I think the 3-horizon view makes good sense (although I see the 2nd horizon as a bit more involved than you do). And I also see the Gospel of John as an outlier since it appears to only anticipate the final resurrection.
Andrew, I think the answer to…
In John’s disembodied narrative it is harder to connect this with the coming historical judgment on Jerusalem, and it may not amount to a direct allusion to Daniel 12:2.
…is in this…
Daniel imagined a limited resurrection of both the righteous and the wicked at the time of the deliverance of Israel from internal and external pressures that threatened to destroy the covenant. … Notice that a judgment of the dead in some sort of afterlife is not contemplated: the dead have to be raised to new life in the course of history in order to be judged.

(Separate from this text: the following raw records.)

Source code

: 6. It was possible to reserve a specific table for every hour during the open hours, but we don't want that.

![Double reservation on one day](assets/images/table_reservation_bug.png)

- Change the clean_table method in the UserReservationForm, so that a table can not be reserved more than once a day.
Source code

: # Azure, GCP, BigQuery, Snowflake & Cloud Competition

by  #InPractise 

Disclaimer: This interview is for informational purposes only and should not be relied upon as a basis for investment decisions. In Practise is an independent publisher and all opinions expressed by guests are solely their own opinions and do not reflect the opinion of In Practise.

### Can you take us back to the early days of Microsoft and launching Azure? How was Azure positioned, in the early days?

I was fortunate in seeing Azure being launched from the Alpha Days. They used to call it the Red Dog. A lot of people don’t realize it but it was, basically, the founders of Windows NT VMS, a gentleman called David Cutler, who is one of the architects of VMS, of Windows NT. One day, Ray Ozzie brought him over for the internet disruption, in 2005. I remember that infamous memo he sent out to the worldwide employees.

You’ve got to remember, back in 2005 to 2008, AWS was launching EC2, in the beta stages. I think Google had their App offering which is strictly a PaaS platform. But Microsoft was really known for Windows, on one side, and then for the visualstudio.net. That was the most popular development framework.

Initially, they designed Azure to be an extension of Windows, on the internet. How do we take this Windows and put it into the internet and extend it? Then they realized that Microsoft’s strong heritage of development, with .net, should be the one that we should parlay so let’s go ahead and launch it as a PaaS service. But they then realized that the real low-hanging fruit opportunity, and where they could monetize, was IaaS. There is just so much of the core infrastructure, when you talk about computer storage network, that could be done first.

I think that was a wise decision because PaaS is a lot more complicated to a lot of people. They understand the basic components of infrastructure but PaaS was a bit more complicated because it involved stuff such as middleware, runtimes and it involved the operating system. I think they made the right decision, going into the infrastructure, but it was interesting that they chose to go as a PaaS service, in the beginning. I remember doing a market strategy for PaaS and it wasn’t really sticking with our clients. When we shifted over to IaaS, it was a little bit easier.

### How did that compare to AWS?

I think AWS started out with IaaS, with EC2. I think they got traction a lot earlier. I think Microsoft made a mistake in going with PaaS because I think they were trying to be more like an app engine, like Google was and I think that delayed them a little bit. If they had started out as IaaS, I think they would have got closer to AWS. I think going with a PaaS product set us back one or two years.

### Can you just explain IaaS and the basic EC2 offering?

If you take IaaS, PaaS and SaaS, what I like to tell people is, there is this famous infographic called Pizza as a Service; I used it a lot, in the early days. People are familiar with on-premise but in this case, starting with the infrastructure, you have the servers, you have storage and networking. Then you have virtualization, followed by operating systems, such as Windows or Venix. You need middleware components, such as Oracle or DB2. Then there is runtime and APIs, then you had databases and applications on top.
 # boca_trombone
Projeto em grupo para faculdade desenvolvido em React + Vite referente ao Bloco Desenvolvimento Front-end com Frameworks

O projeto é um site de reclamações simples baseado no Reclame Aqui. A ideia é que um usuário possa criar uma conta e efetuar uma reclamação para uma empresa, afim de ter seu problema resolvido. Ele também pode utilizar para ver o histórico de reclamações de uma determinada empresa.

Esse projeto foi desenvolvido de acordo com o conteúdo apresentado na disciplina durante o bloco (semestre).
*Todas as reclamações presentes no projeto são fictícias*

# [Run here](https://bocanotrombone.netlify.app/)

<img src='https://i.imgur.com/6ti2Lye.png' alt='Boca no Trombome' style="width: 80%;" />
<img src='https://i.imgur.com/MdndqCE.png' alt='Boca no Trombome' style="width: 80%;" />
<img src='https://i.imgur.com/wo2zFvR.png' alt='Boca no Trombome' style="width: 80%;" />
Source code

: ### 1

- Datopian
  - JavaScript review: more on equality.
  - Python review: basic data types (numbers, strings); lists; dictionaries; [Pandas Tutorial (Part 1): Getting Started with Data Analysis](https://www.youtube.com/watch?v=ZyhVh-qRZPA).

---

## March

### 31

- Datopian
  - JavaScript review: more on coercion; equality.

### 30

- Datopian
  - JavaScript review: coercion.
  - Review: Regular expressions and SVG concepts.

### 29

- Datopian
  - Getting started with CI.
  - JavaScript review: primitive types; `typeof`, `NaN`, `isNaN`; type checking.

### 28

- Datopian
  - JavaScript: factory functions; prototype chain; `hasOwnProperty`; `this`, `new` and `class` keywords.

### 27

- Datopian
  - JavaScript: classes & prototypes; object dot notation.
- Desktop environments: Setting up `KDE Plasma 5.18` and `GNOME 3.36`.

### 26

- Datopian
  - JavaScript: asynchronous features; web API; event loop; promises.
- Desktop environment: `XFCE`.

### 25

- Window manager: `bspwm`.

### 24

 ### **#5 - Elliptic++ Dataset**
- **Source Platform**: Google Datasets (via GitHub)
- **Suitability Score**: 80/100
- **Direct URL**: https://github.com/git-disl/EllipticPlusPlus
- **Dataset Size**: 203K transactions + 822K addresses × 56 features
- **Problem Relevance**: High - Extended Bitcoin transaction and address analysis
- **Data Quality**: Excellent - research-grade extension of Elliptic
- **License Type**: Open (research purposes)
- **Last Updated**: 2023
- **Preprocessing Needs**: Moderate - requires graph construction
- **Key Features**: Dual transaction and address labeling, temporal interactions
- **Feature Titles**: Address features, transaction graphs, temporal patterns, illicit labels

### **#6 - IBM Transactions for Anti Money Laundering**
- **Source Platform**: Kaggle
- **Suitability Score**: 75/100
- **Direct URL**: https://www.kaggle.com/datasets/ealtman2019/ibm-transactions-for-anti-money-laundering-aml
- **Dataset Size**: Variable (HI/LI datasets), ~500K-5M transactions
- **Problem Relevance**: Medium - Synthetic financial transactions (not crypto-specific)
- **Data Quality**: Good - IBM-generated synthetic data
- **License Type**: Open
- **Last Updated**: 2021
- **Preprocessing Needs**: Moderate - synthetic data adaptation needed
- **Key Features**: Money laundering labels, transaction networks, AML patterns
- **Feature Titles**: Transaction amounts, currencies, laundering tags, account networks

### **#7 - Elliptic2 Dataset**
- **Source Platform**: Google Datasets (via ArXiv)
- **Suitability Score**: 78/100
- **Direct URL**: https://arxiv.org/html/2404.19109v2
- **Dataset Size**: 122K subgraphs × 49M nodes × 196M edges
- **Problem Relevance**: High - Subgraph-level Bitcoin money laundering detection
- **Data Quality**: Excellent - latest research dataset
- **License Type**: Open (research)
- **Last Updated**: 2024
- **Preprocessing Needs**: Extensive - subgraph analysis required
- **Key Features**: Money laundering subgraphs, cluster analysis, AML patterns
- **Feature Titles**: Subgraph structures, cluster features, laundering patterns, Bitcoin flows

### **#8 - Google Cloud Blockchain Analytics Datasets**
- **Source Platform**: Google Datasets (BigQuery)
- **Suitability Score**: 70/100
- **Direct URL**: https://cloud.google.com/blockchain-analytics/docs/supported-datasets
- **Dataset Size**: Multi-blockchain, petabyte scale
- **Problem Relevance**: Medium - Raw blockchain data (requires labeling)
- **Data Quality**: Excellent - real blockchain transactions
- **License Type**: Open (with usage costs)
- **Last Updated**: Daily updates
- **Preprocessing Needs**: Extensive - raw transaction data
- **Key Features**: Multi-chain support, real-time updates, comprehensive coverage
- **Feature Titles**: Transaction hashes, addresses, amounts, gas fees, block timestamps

IOW… the John 5 account was fully pertinent to that AD30-70 era where Israel’s covenant renewal, i.e., resurrection, was occurring. The wise grasping and running with it were, for the most part, delivered and yet others having grasped it, would in reversion, would fall away to destruction (Gal 2:18; 3:1; 5:4; 2Pet 2:20-22; Heb 10:39 et al).
This then tallies with…
Dan 12:2 OG And many of those who sleep in the flat of the earth will arise, some to everlasting life but others to shame and others to dispersion [and contempt] everlasting.
Thoughts?
@davo:
Yes, it can be argued that John 5 is fully pertinent to the period leading up to the war, but it seems to me in that case that we have supplied the historical setting. Does the Jesus of the Gospel of John say anything that shows he had in mind such a concrete historical outcome? There is no apocalyptic discourse in John. Perhaps this is why the incident in the temple is moved to the beginning of the story—it is the only passage that suggests a historical orientation for the language of judgment?